Texas A&M University (TAMU) has launched a multidisciplinary research approach at home and abroad to support shale gas and natural gas exploration, production and monetization activities.

The Gas and Fuels Research Center (GFRC), to be based at the TAMU at Qatar campus in the TAMU Engineering Experiment Station (TEES), will involve 19 professors from the Qatar campus and the main campus in College Station, TX, that represent chemical, petroleum, materials and mechanical engineering disciplines. TEES is an engineering research agency of the state of Texas and is a member of the TAMU System.

The center is designed to "create new knowledge that has direct bearing on one of the pillars of Qatar's energy and industry sector," said TAMU at Qatar CEO Mark H. Weichold. "Through this collaborative effort with TEES, Texas A&M at Qatar will utilize its world-class, Doha-based laboratory facilities and expertise to export knowledge created here to the U.S. and beyond."

Qatar is home to some of the largest gas resources on the planet. Royal Dutch Shell plc's gas-to-liquids (GTL) plant, Pearl GTL, is the largest built to date in the world (see Daily GPI, March 25, 2011). State-owned Qatar Petroleum International also is the majority stakeholder (70%) in the proposed liquefied natural gas (LNG) export complex, Golden Pass LNG, planned for Sabine Pass, TX, which it is sponsoring with ExxonMobil Corp. (see Daily GPI, July 7).

The key objective of the overseas center is to lead integrated research activities and resources in supporting gas activities in the two countries.

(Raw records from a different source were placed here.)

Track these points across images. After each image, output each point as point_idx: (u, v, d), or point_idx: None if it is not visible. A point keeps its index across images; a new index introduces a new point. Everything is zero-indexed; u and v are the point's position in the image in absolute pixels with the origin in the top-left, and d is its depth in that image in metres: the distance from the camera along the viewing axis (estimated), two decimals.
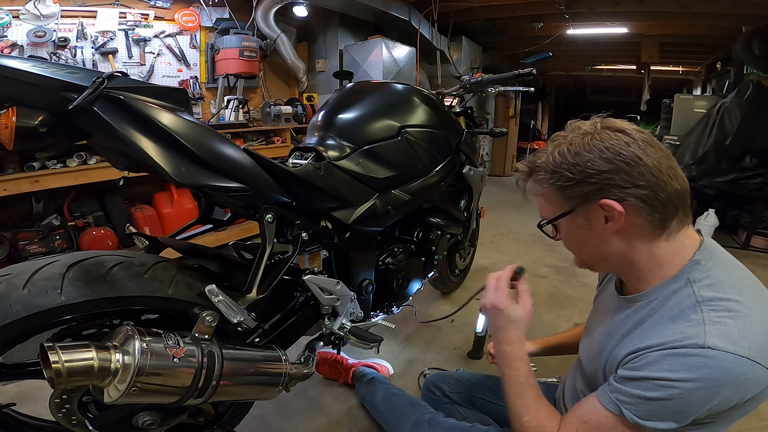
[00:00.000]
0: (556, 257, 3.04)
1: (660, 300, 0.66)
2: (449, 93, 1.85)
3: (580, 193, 0.65)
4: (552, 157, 0.66)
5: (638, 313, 0.68)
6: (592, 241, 0.69)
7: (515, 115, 6.78)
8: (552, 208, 0.71)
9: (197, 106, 3.34)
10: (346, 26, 4.03)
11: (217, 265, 0.96)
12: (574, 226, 0.70)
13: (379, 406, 1.31)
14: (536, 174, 0.70)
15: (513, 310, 0.80)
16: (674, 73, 7.27)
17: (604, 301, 0.84)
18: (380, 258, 1.42)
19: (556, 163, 0.66)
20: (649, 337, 0.63)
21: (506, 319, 0.79)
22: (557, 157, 0.66)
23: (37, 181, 2.09)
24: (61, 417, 0.81)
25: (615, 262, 0.70)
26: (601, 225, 0.66)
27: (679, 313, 0.62)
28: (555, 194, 0.68)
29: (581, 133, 0.66)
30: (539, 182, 0.70)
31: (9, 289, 0.70)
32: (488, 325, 0.83)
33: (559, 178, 0.66)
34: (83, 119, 0.72)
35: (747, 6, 3.70)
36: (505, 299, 0.81)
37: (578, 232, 0.70)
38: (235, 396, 0.93)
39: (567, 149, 0.65)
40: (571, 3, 4.21)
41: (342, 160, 1.17)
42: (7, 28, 2.34)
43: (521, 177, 0.74)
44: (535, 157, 0.71)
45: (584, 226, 0.68)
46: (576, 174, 0.64)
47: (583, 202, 0.66)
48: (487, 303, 0.82)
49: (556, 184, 0.67)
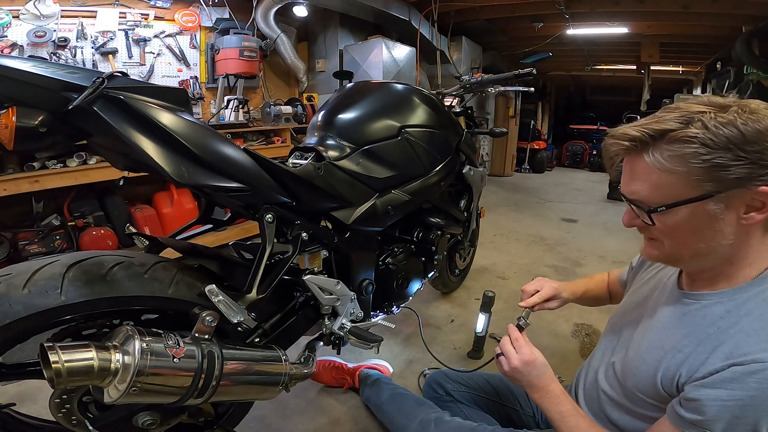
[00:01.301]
0: (556, 257, 3.04)
1: (737, 303, 0.61)
2: (449, 93, 1.84)
3: (738, 176, 0.55)
4: (718, 129, 0.54)
5: (707, 312, 0.64)
6: (711, 232, 0.60)
7: (515, 115, 6.78)
8: (671, 190, 0.59)
9: (197, 106, 3.34)
10: (346, 26, 4.03)
11: (217, 265, 0.96)
12: (701, 213, 0.59)
13: (385, 406, 1.31)
14: (672, 144, 0.57)
15: (540, 355, 0.85)
16: (674, 73, 7.27)
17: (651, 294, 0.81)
18: (380, 258, 1.41)
19: (727, 137, 0.54)
20: (727, 344, 0.59)
21: (541, 365, 0.84)
22: (727, 131, 0.54)
23: (37, 181, 2.09)
24: (61, 417, 0.81)
25: (714, 258, 0.63)
26: (738, 215, 0.58)
27: (760, 317, 0.58)
28: (695, 173, 0.56)
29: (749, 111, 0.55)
30: (675, 157, 0.57)
31: (9, 289, 0.70)
32: (520, 382, 0.86)
33: (723, 155, 0.54)
34: (83, 119, 0.72)
35: (747, 6, 3.70)
36: (531, 352, 0.85)
37: (700, 221, 0.59)
38: (235, 396, 0.93)
39: (741, 123, 0.54)
40: (571, 3, 4.21)
41: (342, 160, 1.17)
42: (7, 28, 2.34)
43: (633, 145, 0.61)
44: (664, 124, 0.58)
45: (714, 214, 0.58)
46: (748, 154, 0.54)
47: (731, 187, 0.56)
48: (518, 364, 0.84)
49: (713, 162, 0.55)
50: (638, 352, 0.74)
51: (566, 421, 0.78)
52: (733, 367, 0.57)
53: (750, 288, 0.62)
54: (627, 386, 0.75)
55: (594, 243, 3.37)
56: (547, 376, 0.84)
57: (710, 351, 0.61)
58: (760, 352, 0.56)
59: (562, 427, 0.79)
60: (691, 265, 0.68)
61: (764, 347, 0.56)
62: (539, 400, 0.83)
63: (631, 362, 0.75)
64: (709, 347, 0.61)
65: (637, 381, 0.72)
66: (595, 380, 0.87)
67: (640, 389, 0.72)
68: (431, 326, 2.02)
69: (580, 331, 2.03)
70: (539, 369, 0.84)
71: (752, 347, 0.57)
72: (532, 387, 0.84)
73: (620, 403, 0.79)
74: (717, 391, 0.57)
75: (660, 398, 0.69)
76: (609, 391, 0.82)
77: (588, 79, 9.08)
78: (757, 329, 0.58)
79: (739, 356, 0.57)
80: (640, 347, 0.74)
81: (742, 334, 0.59)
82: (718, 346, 0.60)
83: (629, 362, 0.75)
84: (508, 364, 0.85)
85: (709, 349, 0.61)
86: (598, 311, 2.20)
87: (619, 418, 0.79)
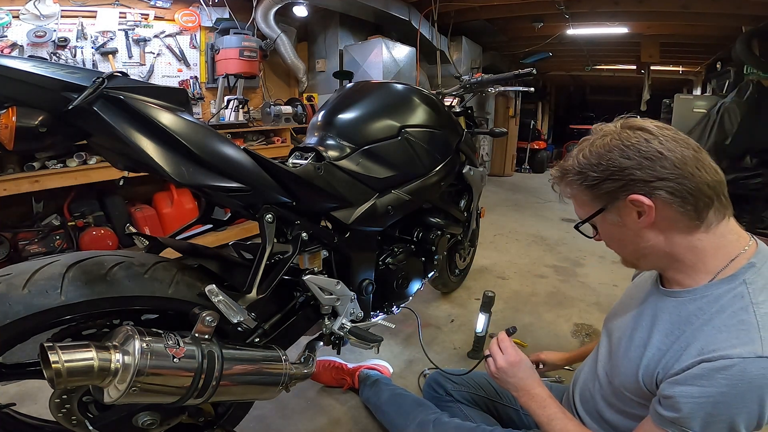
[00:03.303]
0: (556, 257, 3.04)
1: (710, 299, 0.65)
2: (449, 93, 1.84)
3: (607, 191, 0.68)
4: (577, 159, 0.71)
5: (682, 309, 0.68)
6: (629, 237, 0.71)
7: (515, 115, 6.78)
8: (585, 209, 0.74)
9: (197, 106, 3.34)
10: (346, 26, 4.03)
11: (217, 265, 0.96)
12: (609, 224, 0.72)
13: (385, 406, 1.31)
14: (566, 177, 0.73)
15: (525, 359, 0.90)
16: (674, 73, 7.27)
17: (638, 295, 0.83)
18: (380, 258, 1.41)
19: (581, 164, 0.70)
20: (699, 341, 0.62)
21: (527, 367, 0.89)
22: (581, 159, 0.70)
23: (37, 181, 2.09)
24: (61, 417, 0.81)
25: (656, 257, 0.71)
26: (634, 220, 0.67)
27: (732, 315, 0.61)
28: (585, 194, 0.72)
29: (602, 135, 0.70)
30: (569, 184, 0.74)
31: (9, 289, 0.70)
32: (506, 383, 0.90)
33: (586, 178, 0.69)
34: (83, 119, 0.72)
35: (747, 6, 3.70)
36: (516, 353, 0.90)
37: (614, 229, 0.72)
38: (235, 396, 0.93)
39: (589, 151, 0.69)
40: (571, 3, 4.21)
41: (342, 160, 1.17)
42: (7, 28, 2.34)
43: (555, 181, 0.78)
44: (564, 161, 0.75)
45: (618, 223, 0.70)
46: (600, 173, 0.67)
47: (612, 200, 0.68)
48: (504, 364, 0.89)
49: (584, 185, 0.70)
50: (623, 351, 0.76)
51: (553, 424, 0.80)
52: (703, 363, 0.59)
53: (722, 284, 0.64)
54: (615, 385, 0.77)
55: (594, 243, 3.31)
56: (533, 379, 0.88)
57: (684, 348, 0.63)
58: (729, 348, 0.58)
59: (550, 430, 0.80)
60: (643, 265, 0.76)
61: (734, 343, 0.58)
62: (526, 403, 0.86)
63: (617, 361, 0.77)
64: (683, 344, 0.64)
65: (623, 380, 0.74)
66: (589, 380, 0.89)
67: (627, 388, 0.74)
68: (431, 326, 2.03)
69: (580, 331, 2.03)
70: (524, 371, 0.88)
71: (722, 343, 0.59)
72: (518, 389, 0.88)
73: (611, 403, 0.80)
74: (689, 388, 0.60)
75: (644, 396, 0.71)
76: (601, 391, 0.83)
77: (588, 79, 9.08)
78: (729, 325, 0.60)
79: (708, 352, 0.59)
80: (624, 346, 0.76)
81: (714, 331, 0.61)
82: (691, 343, 0.63)
83: (616, 362, 0.78)
84: (495, 365, 0.91)
85: (683, 345, 0.64)
86: (598, 311, 2.20)
87: (611, 417, 0.80)
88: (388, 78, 3.73)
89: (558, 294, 2.43)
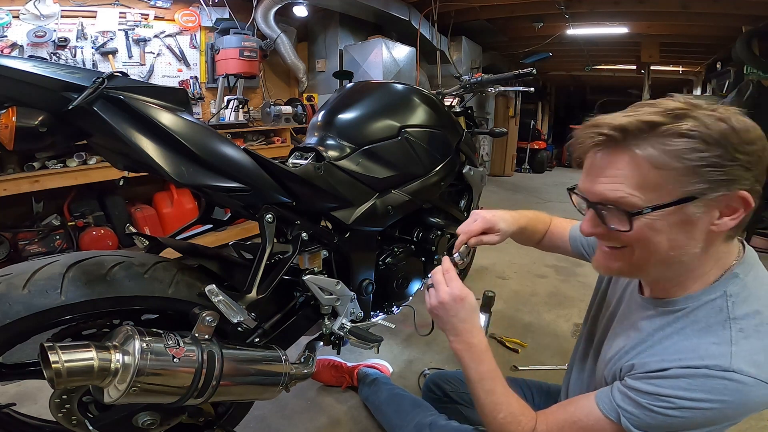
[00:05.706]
0: (556, 257, 3.04)
1: (689, 310, 0.60)
2: (449, 93, 1.84)
3: (727, 178, 0.51)
4: (714, 125, 0.50)
5: (661, 320, 0.62)
6: (684, 238, 0.55)
7: (515, 115, 6.79)
8: (658, 190, 0.53)
9: (197, 106, 3.34)
10: (346, 26, 4.03)
11: (217, 265, 0.96)
12: (677, 218, 0.54)
13: (383, 406, 1.31)
14: (669, 139, 0.52)
15: (471, 297, 0.74)
16: (674, 73, 7.27)
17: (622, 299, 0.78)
18: (380, 258, 1.41)
19: (724, 134, 0.50)
20: (669, 350, 0.58)
21: (470, 308, 0.74)
22: (725, 128, 0.50)
23: (37, 181, 2.09)
24: (61, 417, 0.81)
25: (678, 266, 0.59)
26: (710, 220, 0.54)
27: (706, 327, 0.57)
28: (687, 171, 0.51)
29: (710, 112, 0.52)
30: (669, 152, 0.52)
31: (9, 289, 0.70)
32: (444, 322, 0.76)
33: (718, 153, 0.50)
34: (83, 119, 0.72)
35: (747, 6, 3.70)
36: (462, 288, 0.74)
37: (677, 225, 0.54)
38: (235, 396, 0.93)
39: (736, 121, 0.51)
40: (571, 3, 4.21)
41: (342, 160, 1.17)
42: (7, 28, 2.34)
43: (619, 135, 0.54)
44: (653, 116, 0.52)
45: (692, 218, 0.53)
46: (741, 153, 0.50)
47: (721, 188, 0.51)
48: (446, 298, 0.73)
49: (709, 160, 0.50)
50: (602, 360, 0.72)
51: (483, 383, 0.71)
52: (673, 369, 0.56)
53: (702, 296, 0.60)
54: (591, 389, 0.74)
55: None
56: (474, 324, 0.74)
57: (653, 354, 0.60)
58: (696, 360, 0.55)
59: (478, 388, 0.72)
60: (651, 275, 0.63)
61: (701, 354, 0.55)
62: (461, 352, 0.74)
63: (598, 371, 0.74)
64: (654, 351, 0.61)
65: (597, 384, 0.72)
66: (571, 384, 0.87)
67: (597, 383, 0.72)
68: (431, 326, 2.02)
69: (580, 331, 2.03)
70: (467, 311, 0.74)
71: (689, 353, 0.56)
72: (456, 332, 0.74)
73: None
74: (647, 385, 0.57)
75: None
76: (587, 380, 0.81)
77: (588, 79, 9.07)
78: (701, 336, 0.57)
79: (674, 360, 0.56)
80: (605, 355, 0.72)
81: (684, 340, 0.58)
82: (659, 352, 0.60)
83: (597, 371, 0.74)
84: (436, 297, 0.75)
85: (653, 352, 0.60)
86: None
87: None
88: (388, 78, 3.73)
89: (558, 294, 2.43)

The center also would support the U.S. shale gas "evolution" and be a part of the Research Strategic Plan that is helping to support the Qatar National Vision 2030, according to officials.

"The Gas and Fuels Research Center is a major initiative from Texas A&M University to take the lead in the natural gas era," said GFRC Director Nimir Elbashir. "The center provides a unique opportunity for leading researchers from the two campuses of Texas A&M University to collaborate in supporting Qatar and U.S. industry and governmental institutions to build the future natural gas utilization technologies.

"One of the center's main objectives is to train highly skilled engineers and technical staff to support the future of gas processing technologies and to educate the community about the role natural gas will play as a clean source of energy and fuels."

GFRC Managing Director Mahmoud El-Halwagi, who is based in College Station, said it was a "critical time for the gas and fuels industry.

"The recent substantial discoveries of shale gas in the U.S. are creating numerous opportunities and needs. It is expected that the growth in shale gas industry in the U.S. will lead to investments exceeding $100 billion over the next decade. The state of Texas is regarded as the 'energy capital of the world' and the State of Qatar is considered to be the 'gas capital of the world.' Therefore, it is a great advantage to have Texas A&M University both in Qatar and College Station to provide leadership through GFRC, especially in areas such as research, education and outreach for the gas and fuels industry."